Capítulo 1
Narrar para habitar
El ser humano no se enfrenta al mundo como a un conjunto de datos neutros ni como a una realidad transparente que se ofrece tal cual es; lo que encuentra, desde el principio, es un entorno excesivo: demasiado amplio y variable, e indiferente a su propia continuidad, y para poder vivir en él necesita hacer algo previo a comprenderlo: reducirlo.
Esa reducción no se realiza solo por la percepción o la acción directa, y a partir de cierto nivel de complejidad el entorno deja de poder gestionarse con respuestas inmediatas. Aparecen situaciones diferidas, consecuencias no visibles, relaciones indirectas, expectativas ajenas, recuerdos que pesan y anticipaciones que inquietan, y el mundo deja de ser solo lo que ocurre y se convierte en lo que podría ocurrir, y es ahí donde aparece la narración.
Narrar no consiste en contar historias en sentido literario; constituye una operación mucho más básica: organizar la experiencia en secuencias comprensibles, establecer relaciones de causa, de continuidad, de identidad y de expectativa, y cuando algo se narra deja de ser un conjunto disperso de estímulos y pasa a formar parte de un mundo con sentido.
Decir “esto pasó por esto”, “yo soy así”, “esto suele acabar de esta manera” no añade información objetiva al entorno, pero introduce algo decisivo: orientación, que permite anticipar, decidir y tolerar la incertidumbre sin tener que recalcularlo todo en cada instante; basta mirar una mañana cualquiera para ver cómo funcionan estas orientaciones.
Desde este punto de vista, la narración constituye una condición de habitabilidad, no un añadido cultural tardío ni un lujo estético.
La narración como reducción de complejidad
Esta operación es inevitable: donde no hay narración surge el colapso — desorientación, ansiedad, parálisis — y sin relato no hay continuidad ni acción.
Microrelatos y mundo vivido
Las narraciones se forman gradualmente a partir de microrelatos en vez de aparecer de golpe como sistemas cerrados o grandes explicaciones globales.
“Esto se hace así.”
“Cuando pasa esto, suele ocurrir aquello.”
“Las personas como tú hacen este tipo de cosas.”
Estos fragmentos no pretenden fundar una visión del mundo sino que simplemente funcionan: se repiten, se transmiten, se ajustan y con el tiempo se acumulan y estabilizan hasta formar relatos más amplios que parecen evidentes y naturales.
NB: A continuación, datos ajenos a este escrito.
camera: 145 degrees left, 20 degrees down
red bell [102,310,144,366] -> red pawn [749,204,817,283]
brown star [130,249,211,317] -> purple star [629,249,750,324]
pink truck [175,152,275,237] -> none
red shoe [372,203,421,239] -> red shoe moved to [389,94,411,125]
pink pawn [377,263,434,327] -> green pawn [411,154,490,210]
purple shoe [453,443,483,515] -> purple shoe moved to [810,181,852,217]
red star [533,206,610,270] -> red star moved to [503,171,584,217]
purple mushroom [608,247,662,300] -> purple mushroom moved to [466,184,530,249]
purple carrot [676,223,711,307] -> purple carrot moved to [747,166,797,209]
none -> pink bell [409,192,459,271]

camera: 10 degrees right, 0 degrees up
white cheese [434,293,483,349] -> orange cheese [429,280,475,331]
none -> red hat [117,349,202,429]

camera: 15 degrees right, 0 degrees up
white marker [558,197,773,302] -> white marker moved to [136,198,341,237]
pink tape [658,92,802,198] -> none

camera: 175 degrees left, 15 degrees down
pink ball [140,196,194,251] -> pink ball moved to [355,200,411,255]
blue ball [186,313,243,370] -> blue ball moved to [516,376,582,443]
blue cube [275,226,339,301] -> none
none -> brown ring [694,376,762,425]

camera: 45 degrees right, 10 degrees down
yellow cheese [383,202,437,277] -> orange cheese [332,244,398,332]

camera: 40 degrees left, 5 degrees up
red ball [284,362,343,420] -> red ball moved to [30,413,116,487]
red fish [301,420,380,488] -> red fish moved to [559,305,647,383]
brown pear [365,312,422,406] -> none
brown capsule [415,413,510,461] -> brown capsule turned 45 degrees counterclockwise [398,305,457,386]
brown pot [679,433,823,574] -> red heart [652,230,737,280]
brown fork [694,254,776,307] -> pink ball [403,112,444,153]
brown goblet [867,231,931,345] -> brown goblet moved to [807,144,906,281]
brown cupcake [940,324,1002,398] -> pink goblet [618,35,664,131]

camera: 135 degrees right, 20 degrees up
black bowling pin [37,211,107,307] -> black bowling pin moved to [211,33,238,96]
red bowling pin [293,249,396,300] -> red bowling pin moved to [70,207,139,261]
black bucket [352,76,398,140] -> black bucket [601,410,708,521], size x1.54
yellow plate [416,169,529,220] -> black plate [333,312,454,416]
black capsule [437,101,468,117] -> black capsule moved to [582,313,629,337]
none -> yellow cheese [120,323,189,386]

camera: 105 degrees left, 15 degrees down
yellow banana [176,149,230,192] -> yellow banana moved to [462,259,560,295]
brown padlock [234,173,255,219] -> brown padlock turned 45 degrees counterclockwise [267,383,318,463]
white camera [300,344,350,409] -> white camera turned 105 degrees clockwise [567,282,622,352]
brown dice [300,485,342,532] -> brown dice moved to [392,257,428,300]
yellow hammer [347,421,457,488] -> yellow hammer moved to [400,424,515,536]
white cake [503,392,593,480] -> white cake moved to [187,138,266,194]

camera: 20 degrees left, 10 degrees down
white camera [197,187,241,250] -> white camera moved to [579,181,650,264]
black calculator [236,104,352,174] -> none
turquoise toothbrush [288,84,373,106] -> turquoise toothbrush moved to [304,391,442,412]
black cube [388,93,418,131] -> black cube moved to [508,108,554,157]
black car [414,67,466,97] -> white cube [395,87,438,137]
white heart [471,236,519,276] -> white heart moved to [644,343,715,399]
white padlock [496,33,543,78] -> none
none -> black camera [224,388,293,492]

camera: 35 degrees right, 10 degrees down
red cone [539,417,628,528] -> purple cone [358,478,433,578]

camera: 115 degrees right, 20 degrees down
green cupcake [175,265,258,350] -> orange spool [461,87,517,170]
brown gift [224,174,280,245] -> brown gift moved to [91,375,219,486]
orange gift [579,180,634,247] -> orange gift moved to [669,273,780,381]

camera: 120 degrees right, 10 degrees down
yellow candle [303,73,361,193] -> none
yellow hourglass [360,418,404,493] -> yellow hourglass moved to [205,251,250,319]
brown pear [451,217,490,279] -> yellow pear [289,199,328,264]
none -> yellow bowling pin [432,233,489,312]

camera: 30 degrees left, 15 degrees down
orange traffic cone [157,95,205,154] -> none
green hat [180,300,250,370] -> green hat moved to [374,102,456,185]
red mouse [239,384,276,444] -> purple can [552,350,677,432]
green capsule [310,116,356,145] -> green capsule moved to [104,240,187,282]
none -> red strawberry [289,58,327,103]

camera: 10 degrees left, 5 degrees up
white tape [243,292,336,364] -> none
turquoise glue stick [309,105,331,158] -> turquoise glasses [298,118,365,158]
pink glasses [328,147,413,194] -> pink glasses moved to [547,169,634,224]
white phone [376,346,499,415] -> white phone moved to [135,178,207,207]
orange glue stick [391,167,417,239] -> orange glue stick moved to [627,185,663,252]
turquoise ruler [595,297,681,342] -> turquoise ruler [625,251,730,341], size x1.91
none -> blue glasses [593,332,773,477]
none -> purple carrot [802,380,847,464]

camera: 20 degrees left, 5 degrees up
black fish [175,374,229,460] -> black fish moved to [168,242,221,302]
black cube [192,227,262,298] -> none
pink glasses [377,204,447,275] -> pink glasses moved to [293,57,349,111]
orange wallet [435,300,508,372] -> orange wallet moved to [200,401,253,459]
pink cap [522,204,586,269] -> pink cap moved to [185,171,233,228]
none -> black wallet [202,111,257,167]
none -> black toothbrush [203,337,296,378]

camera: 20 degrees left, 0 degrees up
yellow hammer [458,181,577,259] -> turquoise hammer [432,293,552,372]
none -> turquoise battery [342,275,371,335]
El mundo que se habita resulta menos de una decisión consciente que de la sedimentación de estas narraciones mínimas, por eso los grandes cambios históricos no empiezan con ideas nuevas sino con prácticas que dejan de encajar en los relatos existentes.
Habitar no es comprender
Habitar un mundo es aceptar una versión comprimida de él; toda narración deja cosas fuera, simplifica, exagera o ignora aspectos de la experiencia, y eso es su función, no un defecto del lenguaje humano.
Por eso las narraciones más eficaces logran cerrar lo suficiente sin romper la experiencia, y cuando una narración deja de cumplir esa función, cuando pesa demasiado o exige más de lo que la vida puede sostener, aparece la crisis.
La psique y el sentido narrado
Aquí entra en juego la psique, aunque todavía no la nombremos como sistema, y la narración no flota en el vacío: se vive, se siente, se soporta o se rechaza, lo sabemos bien — hay relatos que alivian y otros que agotan, que orientan o que saturan.
Ese efecto no se mide desde el sistema social ni desde el lenguaje mismo, se vive, y ese vivir no es un añadido subjetivo irrelevante sino el único lugar donde el sentido muestra su coste.
Función básica de la narración
Nada de esto garantiza verdad ni justicia; garantiza algo más modesto y más necesario: seguir.